[WHAT THE TASK REQUIRES] Without changing a single word, write out every entry.

[DATASET RECORDS]
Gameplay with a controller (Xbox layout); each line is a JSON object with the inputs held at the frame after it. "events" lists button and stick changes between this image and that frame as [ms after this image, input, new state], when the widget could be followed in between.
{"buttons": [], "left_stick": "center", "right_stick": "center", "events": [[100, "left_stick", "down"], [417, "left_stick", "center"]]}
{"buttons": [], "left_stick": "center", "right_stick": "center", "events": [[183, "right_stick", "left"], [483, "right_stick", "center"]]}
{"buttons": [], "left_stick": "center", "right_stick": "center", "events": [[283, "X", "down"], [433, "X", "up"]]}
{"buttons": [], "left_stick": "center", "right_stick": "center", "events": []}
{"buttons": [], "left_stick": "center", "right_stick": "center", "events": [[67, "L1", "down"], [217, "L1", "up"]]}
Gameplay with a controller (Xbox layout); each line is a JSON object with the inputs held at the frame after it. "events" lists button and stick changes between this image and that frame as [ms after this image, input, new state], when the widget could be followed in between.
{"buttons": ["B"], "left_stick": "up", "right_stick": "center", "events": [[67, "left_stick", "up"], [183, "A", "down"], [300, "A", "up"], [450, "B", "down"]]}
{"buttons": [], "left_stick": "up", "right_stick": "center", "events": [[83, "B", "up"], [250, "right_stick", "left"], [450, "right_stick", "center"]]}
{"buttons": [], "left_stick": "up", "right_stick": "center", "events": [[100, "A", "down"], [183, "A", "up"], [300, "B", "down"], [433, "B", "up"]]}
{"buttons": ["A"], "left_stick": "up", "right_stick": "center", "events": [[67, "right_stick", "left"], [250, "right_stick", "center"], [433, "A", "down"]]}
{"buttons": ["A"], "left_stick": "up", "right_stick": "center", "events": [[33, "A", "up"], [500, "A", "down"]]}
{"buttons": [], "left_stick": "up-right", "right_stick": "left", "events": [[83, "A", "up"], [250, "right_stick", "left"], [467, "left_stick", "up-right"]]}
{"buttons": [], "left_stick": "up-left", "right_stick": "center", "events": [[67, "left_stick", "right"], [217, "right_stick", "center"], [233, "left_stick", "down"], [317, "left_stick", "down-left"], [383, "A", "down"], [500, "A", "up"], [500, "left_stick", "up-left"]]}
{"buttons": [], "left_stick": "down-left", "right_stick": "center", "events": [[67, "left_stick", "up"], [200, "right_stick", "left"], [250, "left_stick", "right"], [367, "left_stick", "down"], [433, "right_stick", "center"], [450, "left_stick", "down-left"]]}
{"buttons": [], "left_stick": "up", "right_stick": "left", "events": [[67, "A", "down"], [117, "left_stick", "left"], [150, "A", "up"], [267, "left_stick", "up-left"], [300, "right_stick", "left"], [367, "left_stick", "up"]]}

[RESPONSE AREA]
Gameplay with a controller (Xbox layout); each line is a JSON object with the inputs held at the frame after it. "events" lists button and stick changes between this image and that frame as [ms after this image, input, new state], when the widget could be followed in between.
{"buttons": [], "left_stick": "center", "right_stick": "center", "events": [[100, "left_stick", "down"], [417, "left_stick", "center"]]}
{"buttons": [], "left_stick": "center", "right_stick": "center", "events": [[183, "right_stick", "left"], [483, "right_stick", "center"]]}
{"buttons": [], "left_stick": "center", "right_stick": "center", "events": [[283, "X", "down"], [433, "X", "up"]]}
{"buttons": [], "left_stick": "center", "right_stick": "center", "events": []}
{"buttons": [], "left_stick": "center", "right_stick": "center", "events": [[67, "L1", "down"], [217, "L1", "up"]]}
Gameplay with a controller (Xbox layout); each line is a JSON object with the inputs held at the frame after it. "events" lists button and stick changes between this image and that frame as [ms after this image, input, new state], when the widget could be followed in between.
{"buttons": ["B"], "left_stick": "up", "right_stick": "center", "events": [[67, "left_stick", "up"], [183, "A", "down"], [300, "A", "up"], [450, "B", "down"]]}
{"buttons": [], "left_stick": "up", "right_stick": "center", "events": [[83, "B", "up"], [250, "right_stick", "left"], [450, "right_stick", "center"]]}
{"buttons": [], "left_stick": "up", "right_stick": "center", "events": [[100, "A", "down"], [183, "A", "up"], [300, "B", "down"], [433, "B", "up"]]}
{"buttons": ["A"], "left_stick": "up", "right_stick": "center", "events": [[67, "right_stick", "left"], [250, "right_stick", "center"], [433, "A", "down"]]}
{"buttons": ["A"], "left_stick": "up", "right_stick": "center", "events": [[33, "A", "up"], [500, "A", "down"]]}
{"buttons": [], "left_stick": "up-right", "right_stick": "left", "events": [[83, "A", "up"], [250, "right_stick", "left"], [467, "left_stick", "up-right"]]}
{"buttons": [], "left_stick": "up-left", "right_stick": "center", "events": [[67, "left_stick", "right"], [217, "right_stick", "center"], [233, "left_stick", "down"], [317, "left_stick", "down-left"], [383, "A", "down"], [500, "A", "up"], [500, "left_stick", "up-left"]]}
{"buttons": [], "left_stick": "down-left", "right_stick": "center", "events": [[67, "left_stick", "up"], [200, "right_stick", "left"], [250, "left_stick", "right"], [367, "left_stick", "down"], [433, "right_stick", "center"], [450, "left_stick", "down-left"]]}
{"buttons": [], "left_stick": "up", "right_stick": "left", "events": [[67, "A", "down"], [117, "left_stick", "left"], [150, "A", "up"], [267, "left_stick", "up-left"], [300, "right_stick", "left"], [367, "left_stick", "up"]]}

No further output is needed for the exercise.